**SELECTED PASSAGE**
****************************************

To erase any possible doubt about that, I resorted to an advanced investigative technique: I asked the guy. And it turns out that current Ann Arbor Downtown Development Authority board member John Splitt had been content to have jsplitt@comcast.net publicly disclosed as his email contact information in the document – the same as elsewhere on the Internet.
The document in question is RFP No. 743 – issued in 2009 by the city for development of the Library Lot. Why did it even occur to anyone at the city to delete RFP No. 743 from a2gov.org?
It’s actually The Chronicle’s “fault.” The city had redacted Splitt’s email address in some records it provided to The Chronicle – in response to a request made under Michigan’s Freedom of Information Act. The RFP was not a part of that records request. So we pointed out to the city that Splitt’s email address was being disclosed on the city’s own website on an ongoing basis – in RFP No. 743. On that basis, we reasoned that the city couldn’t possibly think it was invading Splitt’s privacy by disclosing his email address as part of a records request made under the FOIA. We wanted the city to stop gratuitously redacting Splitt’s email address out of public records.
Instead of conceding that there was no privacy basis for the redaction, the city now ventures that the inclusion of Splitt’s email address in the RFP had been “inadvertent.” And the entire document (RFP No. 743) has now been deleted from the city’s website. If you ask the city for the document under Michigan’s FOIA, as we subsequently did, it will be provided – but with Splitt’s email address redacted.
Meanwhile, a different digital file containing Splitt’s email address – a document we didn’t tell the city about – continues to be disseminated to the entire planet by the city of Ann Arbor. If we thought there was any merit to the city’s position that Splitt’s privacy were being invaded, we’d help the city out and just say where that other file is located.
I can’t imagine a more foolish state of affairs. But it’s hard to say who’s more foolish.
We are apparently fools to be spending our time trying to get the city to reform its FOIA policies – by trying to convince the city at least to stop making gratuitous redactions. But a year now after we provided extensive commentary to the city administrator on the draft of a possible new FOIA policy, we’ve seen no action. So we’re willing to push the issue – at the risk of appearing foolish – by insisting that the city stop redacting information that is already public.
And surely the city administrator and the city council must feel foolish in defending the following position: Disclosing Splitt’s email address as part of a records request under the FOIA is an invasion of his privacy, but disclosing it through the city’s website is not an invasion of his privacy.
In connection with requests made under the FOIA, the only actors in the drama who don’t have to publicly play the fool are the staff in the city attorney’s office.

****************************************

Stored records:
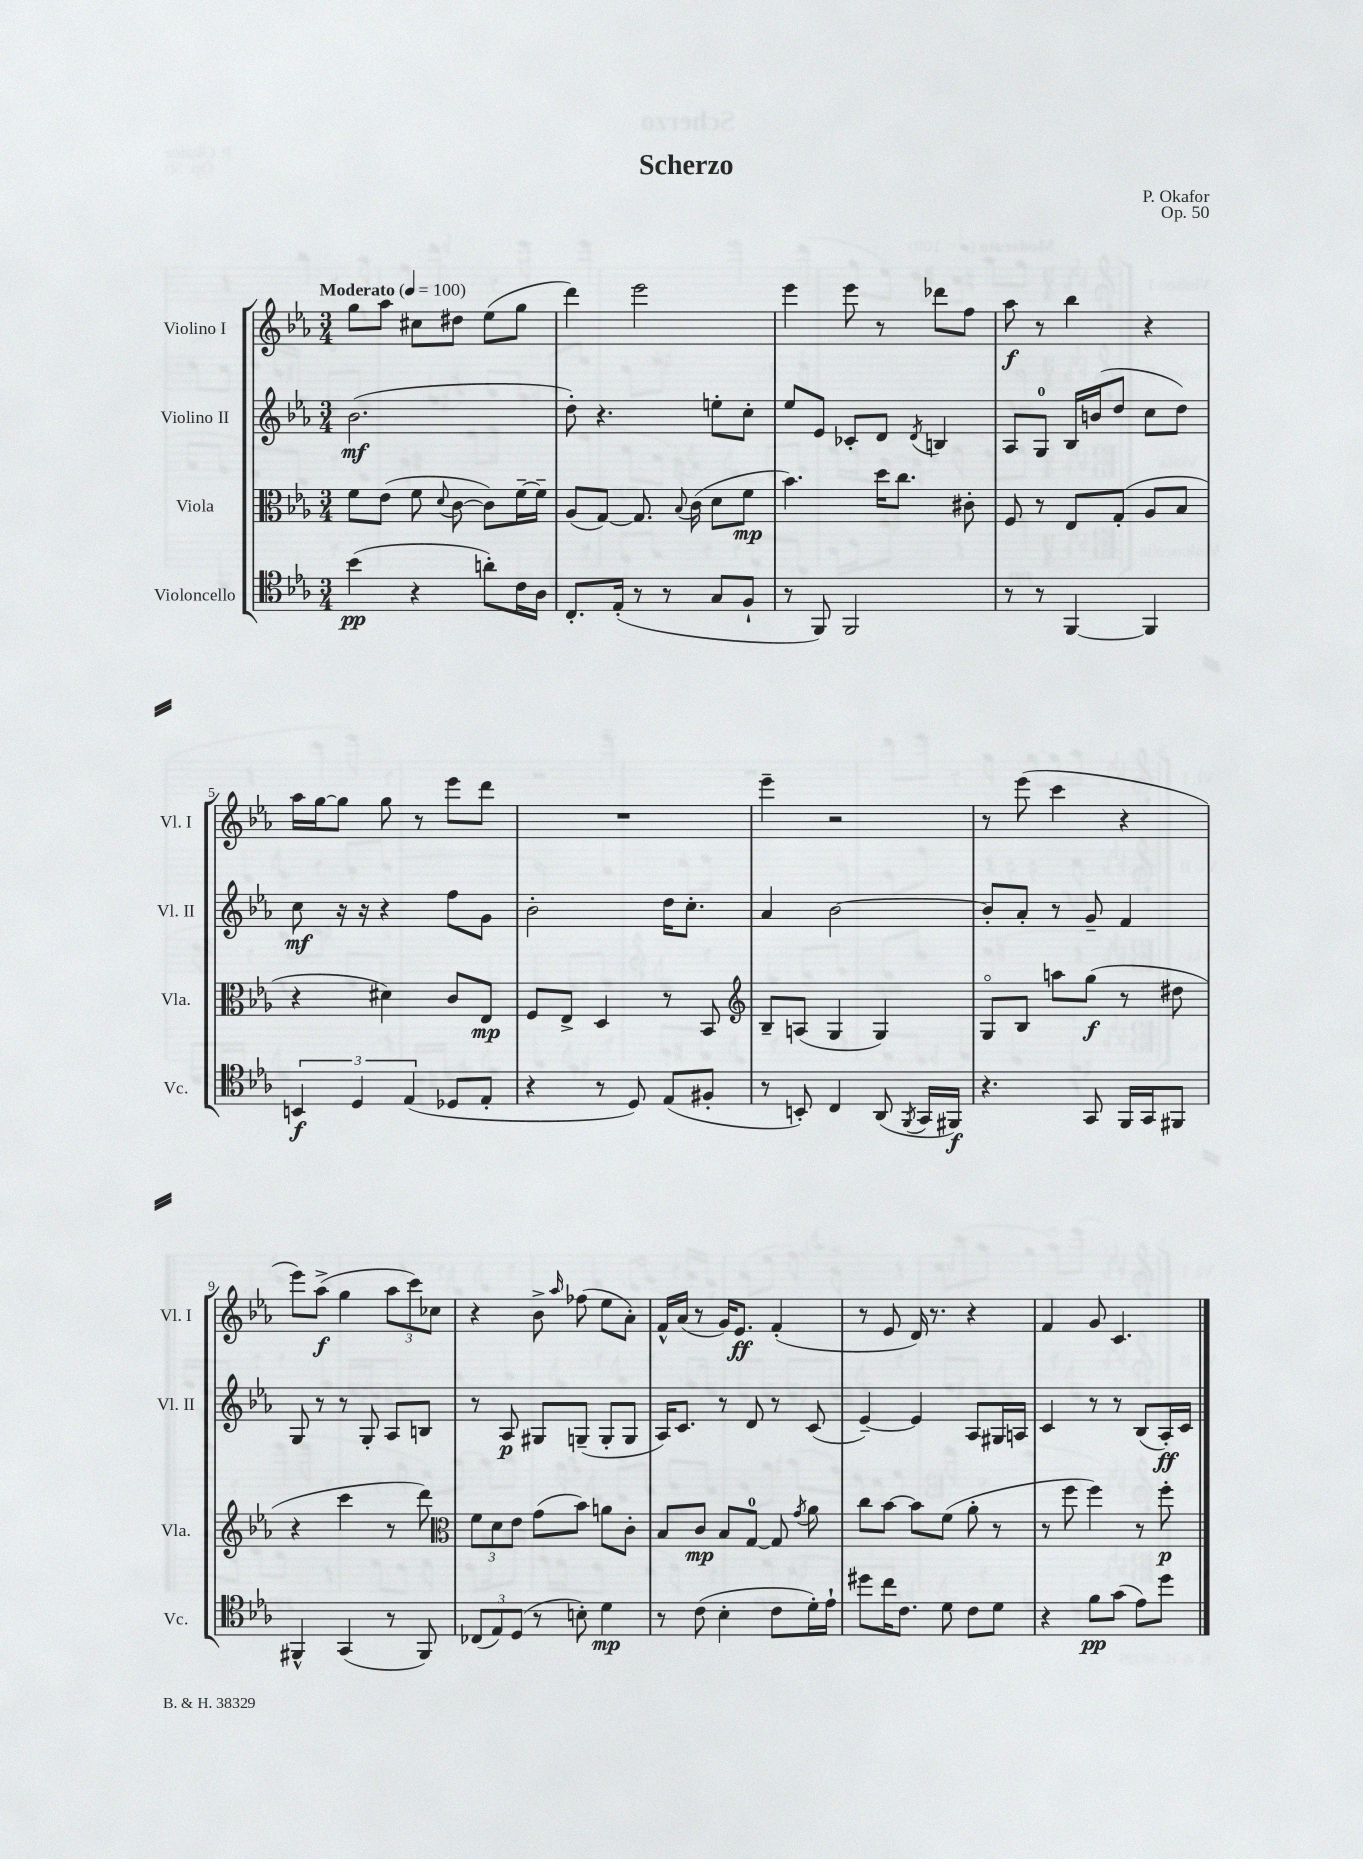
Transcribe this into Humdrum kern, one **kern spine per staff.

**kern	**kern	**kern	**kern
*staff4	*staff3	*staff2	*staff1
*clefC4	*clefC3	*clefG2	*clefG2
*k[b-e-a-]	*k[b-e-a-]	*k[b-e-a-]	*k[b-e-a-]
*M3/4	*M3/4	*M3/4	*M3/4
*MM100	*MM100	*MM100	*MM100
(4b-\	8f\L	(2.b-\	8gg\L
.	(8e-\J	.	8aa-\J
4r	8f\	.	8cc#\L
.	8qqd/	.	.
.	[8c\	.	8dd#\J
8a'\L)	8c\]L)	.	(8ee-\L
16c\L	[16f~\L	.	8gg\J
16A-\JJ	16f~\]JJ	.	.
=	=	=	=
8.C'/L	(8A-/L	8dd'\)	4ddd\)
.	[8G/J)	4.r	.
(16E-'/Jk	.	.	.
8r	8.G/]	.	2eee-\
8r	.	.	.
.	8qqB-/	.	.
.	(16c\	.	.
8G/L	8d\L	8ee'\L	.
8F`/J	8f\J	8cc'\J	.
=	=	=	=
8r	4.b-\)	8ee-/L	4eee-\
8FF/)	.	8e-/J	.
2FF/	.	8c-'/L	8eee-\
.	16dd\LK	8d/J	8r
.	8.cc\J	.	.
.	.	8qd/	.
.	.	4B/	8ddd-\L
.	8c#'\	.	8ff\J
=	=	=	=
8r	8F/	8A-/L	8aa-\
8r	8r	8G/J	8r
[4FF/	8E-/L	16B-/LL	4bb-\
.	.	(16b/J	.
.	(8G'/J	8dd/J	.
4FF/]	8A-/L	8cc\L	4r
.	8B-/J	8dd\J)	.
=	=	=	=
6BB/	4r	8cc\	16aa-\LL
.	.	.	[16gg\J
.	.	16r	8gg\]J
6D/	.	.	.
.	.	16r	.
.	4d#\)	4r	8gg\
(6E-/	.	.	.
.	.	.	8r
8D-/L	8c/L	8ff\L	8eee-\L
8E-'/J	8E-/J	8g\J	8ddd\J
=	=	=	=
4r	8F/L	2b-'\	2.r
.	8E-^/J	.	.
8r	4D/	.	.
8D/)	.	.	.
(8E-/L	8r	16dd\LK	.
.	.	8.cc'\J	.
8F#'/J	8BB-/	.	.
=	=	=	=
*	*clefG2	*	*
8r	8B-~/L	4a-/	4eee-~\
8BB'/)	(8A/J	.	.
4C/	4G/	[2b-\	2r
(8AA-/	4G/)	.	.
8qFF/	.	.	.
16GG/LL	.	.	.
16FF#/JJ)	.	.	.
=	=	=	=
4.r	8Go/L	8b-'/]L	8r
.	8B-/J	8a-'/J	(8eee-\
.	8aa\L	8r	4ccc\
8GG/	(8gg\J	8g~/	.
16FF/LL	8r	4f/	4r
16GG/J	.	.	.
8FF#/J	8dd#\	.	.
=	=	=	=
4FF#^^/	4r	8G/	8eee-\L)
.	.	8r	(8aa-^\J
(4GG/	4ccc\	8r	4gg\
.	.	8G'/	.
8r	8r	8A-/L	12aa-\L
.	.	.	12ccc\)
8FF#/)	8ddd\)	8B/J	.
.	.	.	12cc-\J
=	=	=	=
*	*clefC3	*	*
(12C-/L	12f\L	8r	4r
12E-/)	12d\	.	.
.	.	8A-/	.
(12D/J	12e-\J	.	.
8r	(8g\L	8G#/L	8b-^\
.	.	.	16qqaa-/
8B'\)	8b-\J)	(8G~/J	(8ff-\
4d\	8a\L	8G'/L	8ee-\L
.	8c'\J	8G/J	8a-'\J)
=	=	=	=
8r	8B-/L	16A-/LK)	16f^^/LL
.	.	8.c/J	(16a-/JJ
(8c\	8c/J	.	8r
4B-'\	8B-/L	8r	16g/LK)
.	.	.	8.e-/J
.	[8G/J	8d/	.
8c\L	8G/]	8r	(4f'/
.	8qg/	.	.
16d'\L)	8a-\	(8c/	.
16e-`\JJ	.	.	.
=	=	=	=
8dd#\L	8cc\L	[4e-~/)	8r
16cc\K	[8b-\J	.	8e-/
8.c\J	.	.	.
.	8b-\]L	4e-/]	16d/)
.	.	.	8.r
8d\	(8f\J	.	.
8c\L	8a-'\	8A-/L	4r
8d\J	8r	16G#/L	.
.	.	16A/JJ	.
=	=	=	=
4r	8r	4c/	4f/
.	8ff\	.	.
8f\L	4ff\)	8r	8g/
(8g\J	.	8r	4.c/
8e-\L)	8r	(8B-/L	.
8dd\J	8ff'\	16A-'/L)	.
.	.	16c/JJ	.
==	==	==	==
*-	*-	*-	*-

****************************************

**GIVEN PROBLEM 1**
Answer these questions about the passage on the redacted email address, one per line:
(a) In what year was RFP No. 743 issued?
(b) What word does the city use for the inclusion of Splitt's email address in the RFP?
(c) Staff in which office don't have to publicly play the fool?
**GIVEN PROBLEM 2**
Which rows contain the string "kern"? Collect each of them in full.
The passage and the rows have nothing to do with each other.

**SOLUTION 1**
(a) 2009
(b) "Inadvertent"
(c) The city attorney's office

**SOLUTION 2**
Transcribe this into Humdrum kern, one **kern spine per staff.
**kern	**kern	**kern	**kern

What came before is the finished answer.